The baker's yeast Saccharomyces cerevisiae has recently become an important model system for both ageing and cancer cell biology. Ageing in yeast can be measured in terms of chronological lifespan (the amount of time that passes until a yeast cell can no longer form a colony), and in terms of replicative lifespan (the number of times a yeast cell can divide). Previous work has shown that dietary restriction can extend the replicative lifespan of yeast and that this effect is dependent on the activity of the NAD-dependent protein deacetylase, Sir2. Additionally, over-expression of Sir2 in yeast results in a dramatic increase in replicative lifespan. The effects of Sir2 on lifespan appear to be conserved, as over-expression of the Caenorhabditis elegans homolog, Sir-2.1, results in marked increases in lifespan in the worm as well.

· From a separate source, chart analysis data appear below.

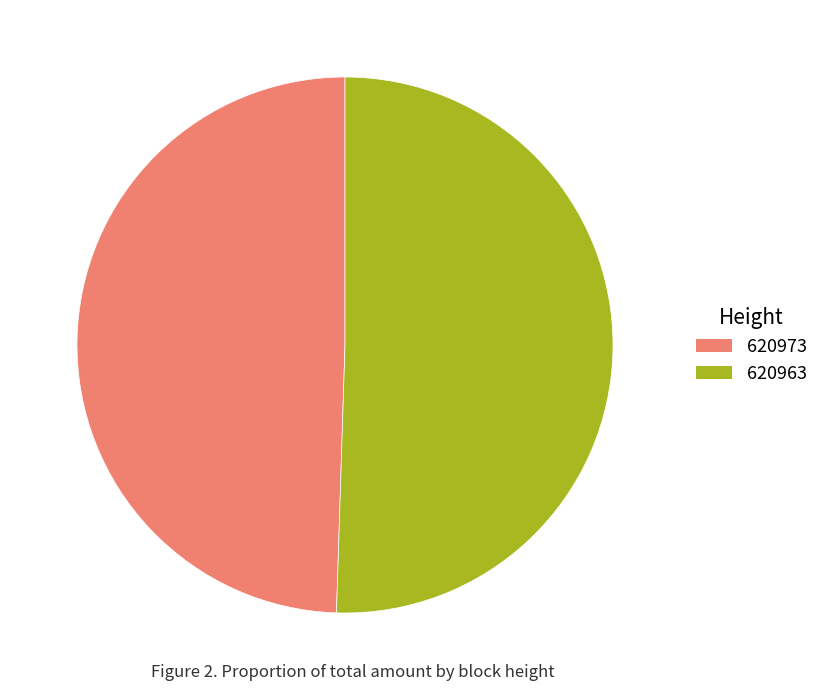

Rank the categories by value from lowest to highest.

620973, 620963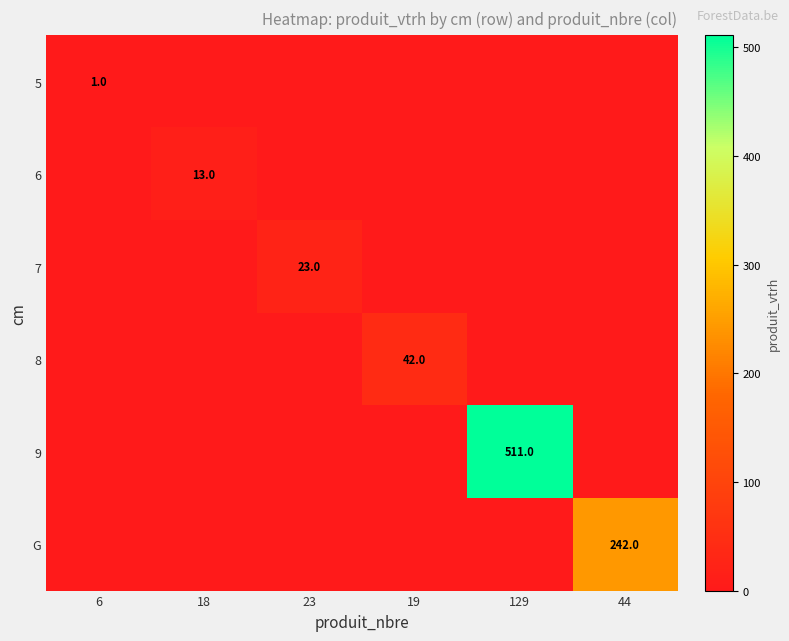

The G series shows 159 at 44. True or false?

False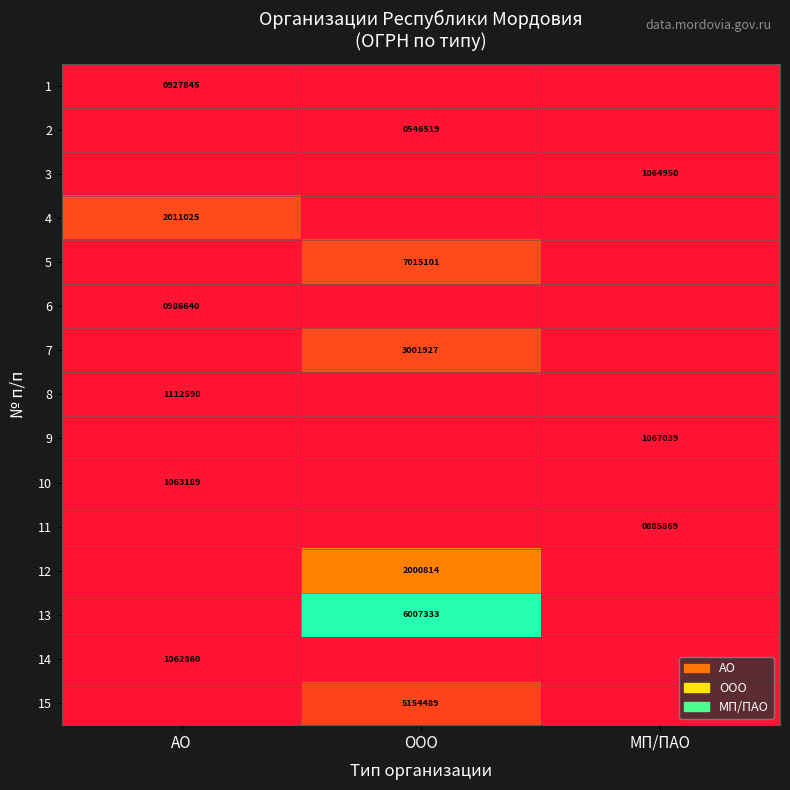

True or false: 13 has a value of 6007333 at ООО.

True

A presentation on yeast ageing at the meeting has now brought into question some of these earlier findings about the role of Sir2. One of the problems with the yeast model system is the lack of a uniform genetic background for ageing studies. A mutation that extends lifespan in a shortlived genetic background but not in a longer-lived one is unlikely to be informative about the ageing process. In this case the extended lifespan is likely to occur because the mutation is rescuing some type of 'sickness' in the shortlived strain. To address this question, Brian Kennedy (University of Washington Medical School, Seattle, USA) has systematically examined in a long-lived genetic background the effects of 42 genes reported to regulate either chronological or replicative ageing. Whereas most mutations that shortened lifespan still had the same effect, only 5 of 12 mutations that had been reported to lengthen lifespan still did so in the long-lived strain. Kennedy also examined the interplay between dietary restriction and Sir2. Over-expression of Sir2 in a long-lived strain did still increase lifespan (although to a lesser extent), but in contrast to earlier studies, Kennedy showed that dietary restriction appears to act independently of Sir2 in the long-lived strain. These data illustrate the importance of establishing a standard genetic background for ageing studies in yeast.
Overall, the meeting brought together some of the worlds best bio-gerontologists for a terrific four-day review of ageing research. Work presented at the meeting highlighted several emergent themes that could prove very exciting in future studies. The conference was organized in association with the Elsevier journal Mechanisms of Ageing and Development. Invited papers, as well as selected, edited submitted presentations will be published in a special edition of the journal.